La partie n’est pas gagnée car la liste des écologistes en Seine-Saint-Denis n’est pas arrêtée. Fin juillet, sur le Bondyblog, 150 personnalités ont signé une tribune pour que "les partis politiques de l’arc écologiste et progressiste" fassent à Anina Ciuciu "une place en position éligible sur leur liste". Cela suffira-t-il à faire taire ceux qui, à EELV-93, relèvent qu’Anina Ciuciu "n’est pas adhérente et reste inconnue de la majeure partie de nos membres" ? La réponse devrait être connue avant début septembre. Si elle est en position éligible, un autre défi attend Anina Ciuciu : convaincre les grands électeurs, car il s'agit d'un scrutin indirect.
Lorsqu’on lui demande qui l’inspire dans son engagement militant et politique ? Elle cite pêle-mêle Nelson Mandela, Angela Davis, Christiane Taubira, sa mère… et Larissa "qui a vécu dans une tente, à même le sol, place de la République, pendant deux ans, avec ses enfants qui allaient à l’école et son mari qui travaillait". Les exclus, les oubliés, Anina Ciuciu revient toujours à eux. D’ailleurs, si elle est élue au Sénat, elle compte bien leur ouvrir les portes du Palais du Luxembourg en souvenir, notamment, de ces deux jeunes filles croisées à un flashmob organisé par La Voix des Roms qui n’avaient jamais vu Notre-Dame alors qu’elles vivaient à quelques stations de métro de là, dans une HLM du 19e.
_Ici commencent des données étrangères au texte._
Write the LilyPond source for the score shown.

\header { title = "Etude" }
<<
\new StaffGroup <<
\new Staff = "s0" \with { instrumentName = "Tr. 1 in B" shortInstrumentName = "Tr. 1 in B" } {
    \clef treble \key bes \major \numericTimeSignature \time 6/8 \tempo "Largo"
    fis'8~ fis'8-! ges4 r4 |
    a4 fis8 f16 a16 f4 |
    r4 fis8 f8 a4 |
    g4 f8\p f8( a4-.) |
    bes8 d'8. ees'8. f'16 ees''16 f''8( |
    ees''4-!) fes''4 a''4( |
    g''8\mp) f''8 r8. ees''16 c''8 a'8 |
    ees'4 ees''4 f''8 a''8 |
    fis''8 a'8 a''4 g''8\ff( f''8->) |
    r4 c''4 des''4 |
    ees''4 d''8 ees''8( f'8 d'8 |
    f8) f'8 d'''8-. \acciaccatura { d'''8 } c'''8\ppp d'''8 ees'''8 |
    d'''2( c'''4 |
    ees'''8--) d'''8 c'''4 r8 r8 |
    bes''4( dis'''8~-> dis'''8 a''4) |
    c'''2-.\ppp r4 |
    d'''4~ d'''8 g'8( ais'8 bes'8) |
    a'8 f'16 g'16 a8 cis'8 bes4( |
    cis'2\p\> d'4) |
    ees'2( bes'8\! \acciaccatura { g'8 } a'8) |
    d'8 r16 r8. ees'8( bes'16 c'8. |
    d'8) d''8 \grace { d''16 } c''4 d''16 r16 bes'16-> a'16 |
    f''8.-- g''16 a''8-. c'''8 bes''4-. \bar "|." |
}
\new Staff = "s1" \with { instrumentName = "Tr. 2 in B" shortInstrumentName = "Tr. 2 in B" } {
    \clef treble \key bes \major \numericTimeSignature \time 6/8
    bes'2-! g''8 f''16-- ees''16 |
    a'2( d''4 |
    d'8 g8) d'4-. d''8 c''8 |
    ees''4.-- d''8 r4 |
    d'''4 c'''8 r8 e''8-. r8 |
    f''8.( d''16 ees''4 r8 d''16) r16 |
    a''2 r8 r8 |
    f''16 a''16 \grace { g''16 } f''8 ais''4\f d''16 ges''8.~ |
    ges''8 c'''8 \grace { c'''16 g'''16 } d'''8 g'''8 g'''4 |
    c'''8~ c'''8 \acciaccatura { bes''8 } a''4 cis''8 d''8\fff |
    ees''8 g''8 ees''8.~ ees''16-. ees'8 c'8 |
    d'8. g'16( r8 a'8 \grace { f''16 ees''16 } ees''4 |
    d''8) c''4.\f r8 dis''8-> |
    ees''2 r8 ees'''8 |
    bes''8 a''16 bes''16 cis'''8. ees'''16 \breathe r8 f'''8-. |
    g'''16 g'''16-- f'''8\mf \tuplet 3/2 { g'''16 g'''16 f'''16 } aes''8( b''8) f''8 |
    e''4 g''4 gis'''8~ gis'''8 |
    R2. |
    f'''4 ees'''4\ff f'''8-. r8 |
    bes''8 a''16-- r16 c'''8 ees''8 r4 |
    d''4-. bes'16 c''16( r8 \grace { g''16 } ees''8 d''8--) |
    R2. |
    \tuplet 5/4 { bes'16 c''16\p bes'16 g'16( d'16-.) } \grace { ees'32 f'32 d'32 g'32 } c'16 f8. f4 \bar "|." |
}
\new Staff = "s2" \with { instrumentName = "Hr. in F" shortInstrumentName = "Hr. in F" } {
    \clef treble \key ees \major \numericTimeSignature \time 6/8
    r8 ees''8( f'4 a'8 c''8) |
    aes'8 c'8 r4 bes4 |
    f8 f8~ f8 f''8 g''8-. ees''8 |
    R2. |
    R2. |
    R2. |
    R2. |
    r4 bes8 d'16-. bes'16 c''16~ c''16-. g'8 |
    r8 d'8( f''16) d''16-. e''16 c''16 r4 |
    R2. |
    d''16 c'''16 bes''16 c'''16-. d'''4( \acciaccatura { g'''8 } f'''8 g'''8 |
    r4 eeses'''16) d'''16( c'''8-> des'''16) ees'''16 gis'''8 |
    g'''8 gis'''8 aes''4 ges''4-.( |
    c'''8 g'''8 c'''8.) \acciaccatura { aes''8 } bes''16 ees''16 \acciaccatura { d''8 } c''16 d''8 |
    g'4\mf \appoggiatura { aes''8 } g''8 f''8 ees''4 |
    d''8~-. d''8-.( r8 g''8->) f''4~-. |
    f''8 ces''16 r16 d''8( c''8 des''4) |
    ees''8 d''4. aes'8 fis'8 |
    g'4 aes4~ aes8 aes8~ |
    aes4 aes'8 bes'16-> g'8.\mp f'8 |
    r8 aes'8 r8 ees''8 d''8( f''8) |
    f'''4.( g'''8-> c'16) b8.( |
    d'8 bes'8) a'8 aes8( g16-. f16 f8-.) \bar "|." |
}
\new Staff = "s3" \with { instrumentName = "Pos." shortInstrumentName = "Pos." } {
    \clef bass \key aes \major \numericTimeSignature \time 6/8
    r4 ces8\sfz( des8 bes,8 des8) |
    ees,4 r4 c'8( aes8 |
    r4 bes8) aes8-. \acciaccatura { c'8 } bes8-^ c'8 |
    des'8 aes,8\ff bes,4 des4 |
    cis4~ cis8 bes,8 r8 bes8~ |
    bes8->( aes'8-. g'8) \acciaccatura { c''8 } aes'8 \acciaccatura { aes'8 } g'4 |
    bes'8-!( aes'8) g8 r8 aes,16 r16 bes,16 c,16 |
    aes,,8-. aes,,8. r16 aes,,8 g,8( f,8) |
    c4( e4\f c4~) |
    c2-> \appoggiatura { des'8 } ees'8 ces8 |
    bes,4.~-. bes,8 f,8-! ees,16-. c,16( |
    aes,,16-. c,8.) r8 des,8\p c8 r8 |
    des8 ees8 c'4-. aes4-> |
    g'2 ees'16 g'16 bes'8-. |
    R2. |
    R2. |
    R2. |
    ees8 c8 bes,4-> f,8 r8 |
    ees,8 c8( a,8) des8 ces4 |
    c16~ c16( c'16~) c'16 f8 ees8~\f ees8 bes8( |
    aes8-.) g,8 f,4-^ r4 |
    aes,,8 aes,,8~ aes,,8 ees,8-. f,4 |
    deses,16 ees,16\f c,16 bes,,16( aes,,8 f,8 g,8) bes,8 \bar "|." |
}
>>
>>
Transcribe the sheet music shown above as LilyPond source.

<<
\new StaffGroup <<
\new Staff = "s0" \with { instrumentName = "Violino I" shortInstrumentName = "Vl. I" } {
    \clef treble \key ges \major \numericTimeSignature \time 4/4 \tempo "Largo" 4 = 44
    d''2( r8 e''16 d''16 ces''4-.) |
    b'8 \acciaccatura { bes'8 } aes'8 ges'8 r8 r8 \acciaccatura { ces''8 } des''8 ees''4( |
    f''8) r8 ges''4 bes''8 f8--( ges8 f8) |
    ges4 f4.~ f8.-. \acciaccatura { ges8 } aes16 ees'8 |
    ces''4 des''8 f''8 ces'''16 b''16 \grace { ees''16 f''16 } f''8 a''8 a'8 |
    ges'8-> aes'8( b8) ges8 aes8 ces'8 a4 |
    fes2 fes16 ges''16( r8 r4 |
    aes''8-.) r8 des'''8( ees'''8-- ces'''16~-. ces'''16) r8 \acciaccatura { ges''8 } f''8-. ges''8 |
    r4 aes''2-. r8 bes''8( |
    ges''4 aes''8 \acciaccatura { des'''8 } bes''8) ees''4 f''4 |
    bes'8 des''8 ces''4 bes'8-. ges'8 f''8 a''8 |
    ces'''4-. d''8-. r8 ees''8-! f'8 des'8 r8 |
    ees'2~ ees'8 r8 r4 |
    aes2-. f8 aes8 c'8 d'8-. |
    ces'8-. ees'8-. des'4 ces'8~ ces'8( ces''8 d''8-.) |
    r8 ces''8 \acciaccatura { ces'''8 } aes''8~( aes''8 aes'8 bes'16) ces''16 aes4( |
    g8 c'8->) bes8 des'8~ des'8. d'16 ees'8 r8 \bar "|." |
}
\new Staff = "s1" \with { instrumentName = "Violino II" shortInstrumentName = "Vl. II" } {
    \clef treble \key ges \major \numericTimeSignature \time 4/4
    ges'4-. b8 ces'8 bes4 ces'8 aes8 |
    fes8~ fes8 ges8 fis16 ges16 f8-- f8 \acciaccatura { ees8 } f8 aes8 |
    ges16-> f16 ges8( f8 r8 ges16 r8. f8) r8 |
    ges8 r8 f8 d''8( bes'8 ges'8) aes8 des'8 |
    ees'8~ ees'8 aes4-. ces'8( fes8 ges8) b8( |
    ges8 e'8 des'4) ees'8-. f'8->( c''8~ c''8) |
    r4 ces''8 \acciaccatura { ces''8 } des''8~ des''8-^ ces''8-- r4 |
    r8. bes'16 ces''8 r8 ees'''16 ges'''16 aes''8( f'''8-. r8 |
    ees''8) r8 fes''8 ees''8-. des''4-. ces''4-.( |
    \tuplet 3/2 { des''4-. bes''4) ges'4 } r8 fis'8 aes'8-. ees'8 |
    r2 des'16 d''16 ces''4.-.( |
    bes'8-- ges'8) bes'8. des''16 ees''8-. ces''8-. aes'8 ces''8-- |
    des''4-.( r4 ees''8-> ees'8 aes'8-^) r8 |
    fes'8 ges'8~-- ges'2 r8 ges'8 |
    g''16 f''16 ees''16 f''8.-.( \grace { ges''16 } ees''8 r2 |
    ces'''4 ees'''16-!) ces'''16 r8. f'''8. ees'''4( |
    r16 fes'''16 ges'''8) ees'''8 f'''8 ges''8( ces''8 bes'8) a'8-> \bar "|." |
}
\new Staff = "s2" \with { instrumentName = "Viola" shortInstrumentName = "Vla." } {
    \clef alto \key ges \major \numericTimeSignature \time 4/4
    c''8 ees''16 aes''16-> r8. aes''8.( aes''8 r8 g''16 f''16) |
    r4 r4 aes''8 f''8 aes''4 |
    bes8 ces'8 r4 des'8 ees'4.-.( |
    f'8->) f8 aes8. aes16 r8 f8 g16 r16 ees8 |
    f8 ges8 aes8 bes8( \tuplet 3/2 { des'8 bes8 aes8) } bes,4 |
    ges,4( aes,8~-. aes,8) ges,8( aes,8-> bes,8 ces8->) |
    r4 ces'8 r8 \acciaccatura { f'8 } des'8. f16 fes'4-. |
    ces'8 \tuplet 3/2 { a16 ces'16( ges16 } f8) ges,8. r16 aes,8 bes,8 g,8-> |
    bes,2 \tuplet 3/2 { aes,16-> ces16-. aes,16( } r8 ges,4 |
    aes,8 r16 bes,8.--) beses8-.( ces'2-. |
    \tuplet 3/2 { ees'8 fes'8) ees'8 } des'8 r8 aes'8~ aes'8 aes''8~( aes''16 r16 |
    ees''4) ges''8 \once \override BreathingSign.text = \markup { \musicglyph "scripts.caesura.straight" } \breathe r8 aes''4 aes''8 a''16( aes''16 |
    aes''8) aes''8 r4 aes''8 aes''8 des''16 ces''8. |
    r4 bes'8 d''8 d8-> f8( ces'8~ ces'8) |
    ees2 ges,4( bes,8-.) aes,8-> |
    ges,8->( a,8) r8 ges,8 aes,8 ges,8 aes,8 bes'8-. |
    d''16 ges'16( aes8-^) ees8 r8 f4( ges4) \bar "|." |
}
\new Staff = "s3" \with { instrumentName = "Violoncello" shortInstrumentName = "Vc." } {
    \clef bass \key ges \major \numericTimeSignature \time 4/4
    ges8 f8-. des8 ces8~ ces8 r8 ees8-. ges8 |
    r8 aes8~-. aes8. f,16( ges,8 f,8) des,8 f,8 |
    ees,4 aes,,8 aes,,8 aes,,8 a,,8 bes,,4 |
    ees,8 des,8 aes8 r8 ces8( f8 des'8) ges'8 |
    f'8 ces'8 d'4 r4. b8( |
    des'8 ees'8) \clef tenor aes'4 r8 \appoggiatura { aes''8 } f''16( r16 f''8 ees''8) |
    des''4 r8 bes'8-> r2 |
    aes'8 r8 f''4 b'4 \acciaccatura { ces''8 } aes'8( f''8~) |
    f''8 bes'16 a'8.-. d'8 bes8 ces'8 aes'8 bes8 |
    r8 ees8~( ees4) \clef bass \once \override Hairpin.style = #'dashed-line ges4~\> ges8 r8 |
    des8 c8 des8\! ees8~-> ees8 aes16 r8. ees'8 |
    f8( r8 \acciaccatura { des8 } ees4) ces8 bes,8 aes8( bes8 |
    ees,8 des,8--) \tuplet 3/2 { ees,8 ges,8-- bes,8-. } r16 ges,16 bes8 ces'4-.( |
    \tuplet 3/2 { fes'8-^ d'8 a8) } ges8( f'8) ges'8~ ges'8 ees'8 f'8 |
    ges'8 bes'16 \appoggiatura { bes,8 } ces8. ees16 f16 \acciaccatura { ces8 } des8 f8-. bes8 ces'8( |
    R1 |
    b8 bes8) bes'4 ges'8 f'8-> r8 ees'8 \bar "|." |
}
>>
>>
En devenant sénatrice, Anina Ciuciu deviendrait la première femme rom dans ce cas, un changement symbolique. "Il se trouve que je suis Rom. J’ai toujours affirmé cette part de mon identité… même lorsqu’on me conseillait de la cacher", explique-t-elle, avant d’ajouter : "Accéder à la représentation publique serait un symbole fort, historique même, en France, le pays des droits de l’Homme et de la Révolution".